Wild lebende Delfine wurden dabei gefilmt, wie sie Meeresschwämme über ihre Schnauze ziehen und sie als Werkzeug einsetzen, um am Meeresboden auf Beutezug zu gehen.
Diese aussergewöhnliche Fertigkeit wird von Eltern an ihre Jungtiere weitergegeben – und sie ist deutlich komplexer als fast jedes andere beobachtete Verhalten von Wildtieren.
Doch ein Rätsel bleibt: Der Schwamm verändert die akustischen Signale, die Delfine aussenden und empfangen, so stark, dass er ihre Fähigkeit beeinträchtigt, Beute per Sonar aufzuspüren. Warum nehmen sie diese Nachteile überhaupt in Kauf?

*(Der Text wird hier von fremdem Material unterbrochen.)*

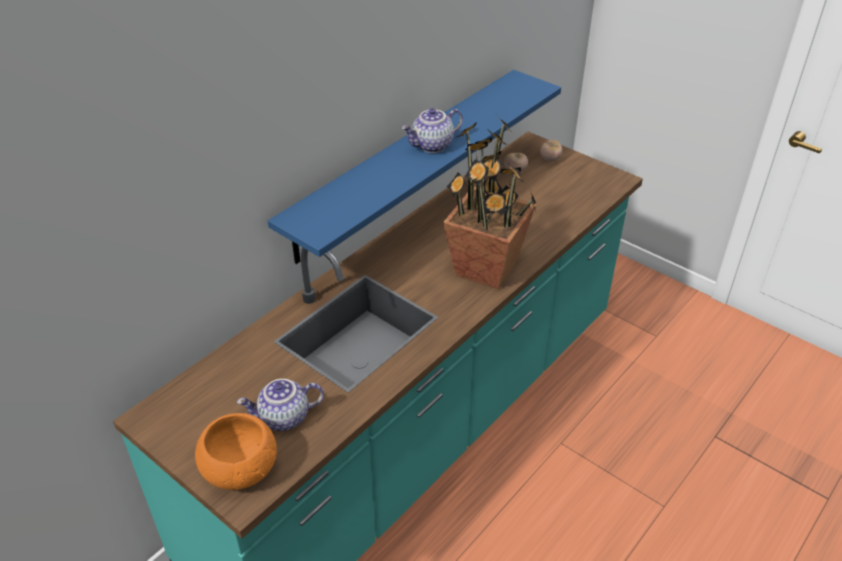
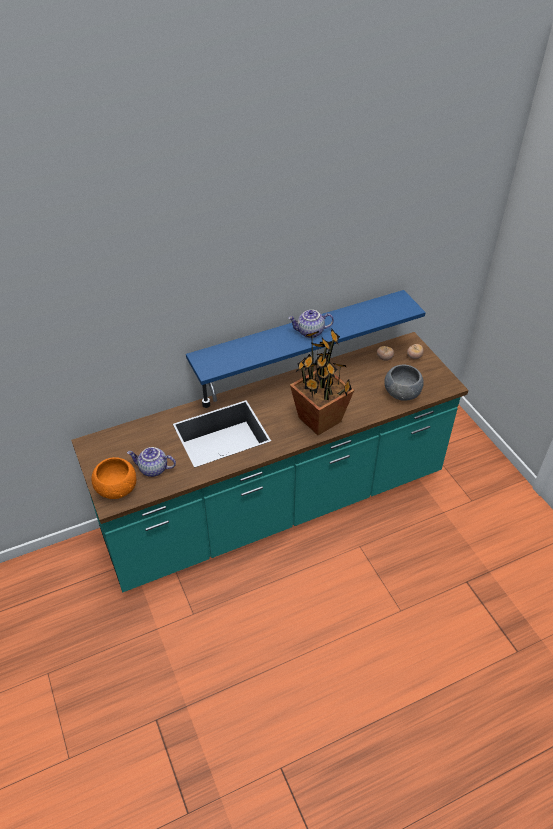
camera: 25 degrees right, 5 degrees up
(567, 204) = (401, 393): none -> grey bowl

Delfine jagen mit Schwämmen
In der Shark Bay in Westaustralien wurden einige Indopazifische Große Tümmler (Tursiops aduncus) dabei aufgenommen, wie sie Meeresschwämme aufnehmen und über ihren Schnabel stülpen.
Geleitet wurde die Arbeit von Ellen Rose Jacobs, Ph.D., an der Universität Aarhus, wo sie das Verhalten und die Lautäusserungen von Delfinen untersucht.
Jacobs arbeitete mit dem Shark-Bay-Delfin-Forschungsprojekt an der Georgetown-Universität zusammen, das diese Delfine bereits seit 1984 dokumentiert.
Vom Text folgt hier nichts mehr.